Thursday, June 08, 2006

daze come and go, they travel at the speed of life, hours minites seconds, all measurements of what exactly? time. tick tock light.
i was always one of thse kids who was fascinated by stars, how could a young mind get its head around the idea that the light we see from stars is ancient, the star actually may be dead by the time we see it's light. I mean for the enquiring mind, that is more of a zen koan than, 'If a tree falls' don't ya reckon?
We always look to space and wonder. I guess it may be becuase our dna knows thats where we came from, and that's probably where we will return, all we need to do is get rid of some biomass, learn to leave our bodies behind and hitch a ride with a photon. How hard can it be.

I was asked recently about my fave books, it's a great question and i will probably always give a different answer but for now this is where i stand. These are in no particular order and i recommend if you have not read any of these then do so. Now!

1984 - George Orwell
For any one who is intrested in the politics of human conditioning, this is the handbook for all regimes, including the myth of democracy. It's brilliant, always relevent and along with Animal Farm is Orwells glimpse into the individual vs the state.

House of Leaves - Mark Z. Danielewski
To describe this 700 page novel is never going to do it justice, it's a piece of art that uses words in a multi narrative labyrinth of styles and hypno neuro lingistic prose that leads you into the nightmare of the protaganists situation, i read this in one long long sitting, and to this day i have never read anything like it. This is a first novel, its the novel i wish i could have written, do yourself a favour put away your steven kings and your nabokovs, go down the bookshop and buy this asap.

What's it about?

Mark Z. Danielewski's first novel has a lot going on: notably the discovery of a pseudoacademic monograph called The Navidson Record, written by a blind man named Zampanò, about a nonexistent documentary film, which itself is about a photojournalist who finds a house that has supernatural, surreal qualities. (The inner dimensions, for example, are measurably larger than the outer ones.) In addition to this Russian-doll layering of narrators, Danielewski packs in poems, scientific lists, collages, Polaroids, appendices of fake correspondence and "various quotes," single lines of prose placed any which way on the page, crossed-out passages, and so on.
Now that we've reached the post-postmodern era, presumably there's nobody left who needs liberating from the strictures of conventional fiction. So apart from its narrative tricks, what does House of Leaves have to offer? According to Johnny Truant, the tattoo-shop apprentice who discovers Zampanò's work, once you read The Navidson Record, for some reason, you will no longer be the person you believed you once were. You'll detect slow and subtle shifts going on all around you, more importantly shifts in you. Worse, you'll realize it's always been shifting, like a shimmer of sorts, a vast shimmer, only dark like a room. But you won't understand why or how.
We're pulled back into Johnny Truant's world through his footnotes, which he uses to discharge everything in his head, including the discovery of the manuscript, his encounters with people who knew Zampanò, and his own battles with drugs, sex, ennui, and a vague evil force. If The Navidson Record is a mad professor lecturing on the supernatural with rational-seeming conviction, Truant's footnotes are the manic student in the back of the auditorium, wigged out and furiously scribbling notes about life.
Despite his flaws, Truant is an appealingly earnest amateur editor--finding translators, tracking down sources, pointing out incongruities. Danielewski takes an academic's--or ex-academic's--glee in footnotes (the similarity to David Foster Wallace is almost too obvious to mention), as well as other bogus ivory-tower trappings such as interviews with celebrity scholars like Camille Paglia and Harold Bloom. And he stuffs highbrow and pop-culture references (and parodies) into the novel with the enthusiasm of an anarchist filling a pipe bomb with bits of junk metal. House of Leaves may not be the prettiest or most coherent collection, but if you're trying to blow stuff up, who cares?

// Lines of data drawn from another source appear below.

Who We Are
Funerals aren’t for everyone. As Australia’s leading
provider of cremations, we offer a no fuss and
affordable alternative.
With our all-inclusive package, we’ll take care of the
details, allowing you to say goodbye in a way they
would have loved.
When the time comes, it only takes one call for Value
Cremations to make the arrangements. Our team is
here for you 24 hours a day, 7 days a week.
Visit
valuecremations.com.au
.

Yeah this is the true great american novel, its the moby dick of the 20th century.

The Luicfer Principle - Howard Bloom
Here it is, Mr Blooms simple explination of the forces that have led to mankinds history of conflict, the patterns that pull us together and apart, it's a fantastic book for any one who really needs to get a grip on reality. The companian book, The Global Brain is worth reading to, it's packed with information and insight, and if you don't like what it's has to offer its worth reading for the chapter on reality being a shared hallucination.